- _WHAT THE TASK REQUIRES_:
Copy the text of every row below verbatim, line for line, and leave the pictures out.

- _Dataset items_:
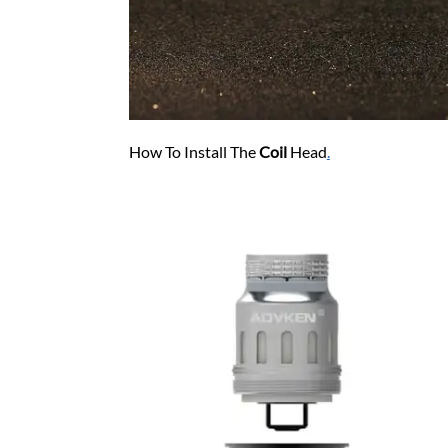
How To Install The
Coil
Head
.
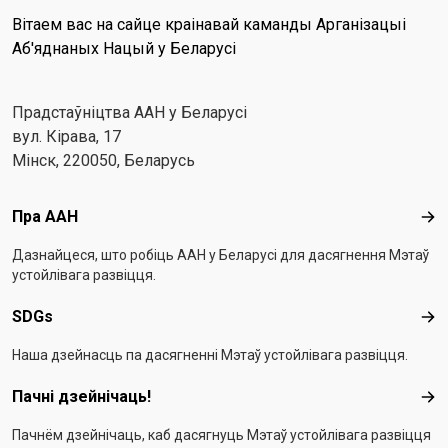
Вітаем вас на сайце краінавай каманды Арганізацыі
Аб'яднаных Нацый у Беларусі
Прадстаўніцтва ААН у Беларусі
вул. Кірава, 17
Мінск, 220050, Беларусь
Footer menu
Пра ААН
Пра
Дазнайцеся, што робіць ААН у Беларусі для дасягнення Мэтаў
устойлівага развіцця.
SDGs
SD
Наша дзейнасць па дасягненні Мэтаў устойлівага развіцця.
Пачні дзейнічаць!
Пач
Пачнём дзейнічаць, каб дасягнуць Мэтаў устойлівага развіцця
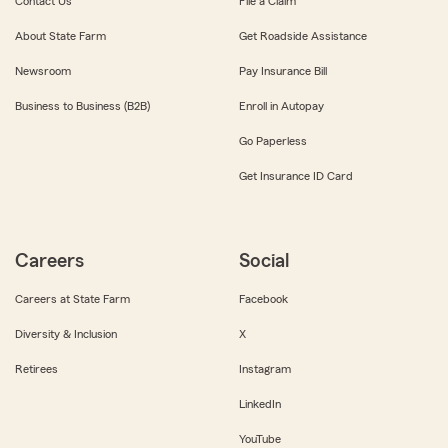
Contact Us
File a Claim
About State Farm
Get Roadside Assistance
Newsroom
Pay Insurance Bill
Business to Business (B2B)
Enroll in Autopay
Go Paperless
Get Insurance ID Card
Careers
Social
Careers at State Farm
Facebook
Diversity & Inclusion
X
Retirees
Instagram
LinkedIn
YouTube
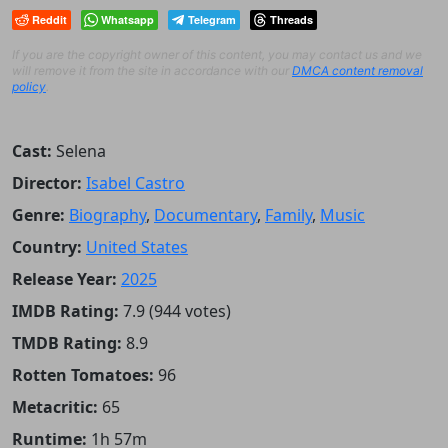
Reddit
Whatsapp
Telegram
Threads
If you are the copyright owner of this content, you may contact us and we
will remove it from the site in accordance with our
DMCA content removal
policy
.
Cast:
Selena
Director:
Isabel Castro
Genre:
Biography
,
Documentary
,
Family
,
Music
Country:
United States
Release Year:
2025
IMDB Rating:
7.9 (944 votes)
TMDB Rating:
8.9
Rotten Tomatoes:
96
Metacritic:
65
Runtime:
1h 57m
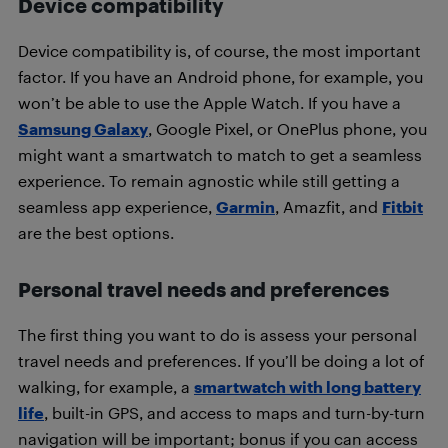
Device compatibility
Device compatibility is, of course, the most important
factor. If you have an Android phone, for example, you
won’t be able to use the Apple Watch. If you have a
Samsung Galaxy
, Google Pixel, or OnePlus phone, you
might want a smartwatch to match to get a seamless
experience. To remain agnostic while still getting a
seamless app experience,
Garmin
, Amazfit, and
Fitbit
are the best options.
Personal travel needs and preferences
The first thing you want to do is assess your personal
travel needs and preferences. If you’ll be doing a lot of
walking, for example, a
smartwatch with long battery
life
, built-in GPS, and access to maps and turn-by-turn
navigation will be important; bonus if you can access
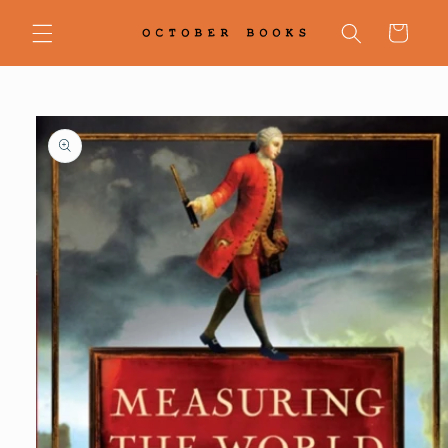
Skip to
content
Cart
Skip to
product
information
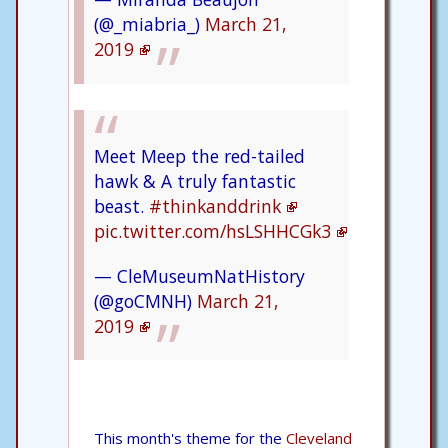
(@_miabria_)
March 21,
2019
Meet Meep the red-tailed
hawk & A truly fantastic
beast.
#thinkanddrink
pic.twitter.com/hsLSHHCGk3
— CleMuseumNatHistory
(@goCMNH)
March 21,
2019
This month's theme for the
Cleveland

- _OUTPUT OF THE TASK_:
How To Install The
Coil
Head
.
Вітаем вас на сайце краінавай каманды Арганізацыі
Аб'яднаных Нацый у Беларусі
Прадстаўніцтва ААН у Беларусі
вул. Кірава, 17
Мінск, 220050, Беларусь
Footer menu
Пра ААН
Пра
Дазнайцеся, што робіць ААН у Беларусі для дасягнення Мэтаў
устойлівага развіцця.
SDGs
SD
Наша дзейнасць па дасягненні Мэтаў устойлівага развіцця.
Пачні дзейнічаць!
Пач
Пачнём дзейнічаць, каб дасягнуць Мэтаў устойлівага развіцця
Contact Us
File a Claim
About State Farm
Get Roadside Assistance
Newsroom
Pay Insurance Bill
Business to Business (B2B)
Enroll in Autopay
Go Paperless
Get Insurance ID Card
Careers
Social
Careers at State Farm
Facebook
Diversity & Inclusion
X
Retirees
Instagram
LinkedIn
YouTube
Reddit
Whatsapp
Telegram
Threads
If you are the copyright owner of this content, you may contact us and we
will remove it from the site in accordance with our
DMCA content removal
policy
.
Cast:
Selena
Director:
Isabel Castro
Genre:
Biography
,
Documentary
,
Family
,
Music
Country:
United States
Release Year:
2025
IMDB Rating:
7.9 (944 votes)
TMDB Rating:
8.9
Rotten Tomatoes:
96
Metacritic:
65
Runtime:
1h 57m
Device compatibility
Device compatibility is, of course, the most important
factor. If you have an Android phone, for example, you
won’t be able to use the Apple Watch. If you have a
Samsung Galaxy
, Google Pixel, or OnePlus phone, you
might want a smartwatch to match to get a seamless
experience. To remain agnostic while still getting a
seamless app experience,
Garmin
, Amazfit, and
Fitbit
are the best options.
Personal travel needs and preferences
The first thing you want to do is assess your personal
travel needs and preferences. If you’ll be doing a lot of
walking, for example, a
smartwatch with long battery
life
, built-in GPS, and access to maps and turn-by-turn
navigation will be important; bonus if you can access
Skip to
content
Cart
Skip to
product
information
(@_miabria_)
March 21,
2019
Meet Meep the red-tailed
hawk & A truly fantastic
beast.
#thinkanddrink
pic.twitter.com/hsLSHHCGk3
— CleMuseumNatHistory
(@goCMNH)
March 21,
2019
This month's theme for the
Cleveland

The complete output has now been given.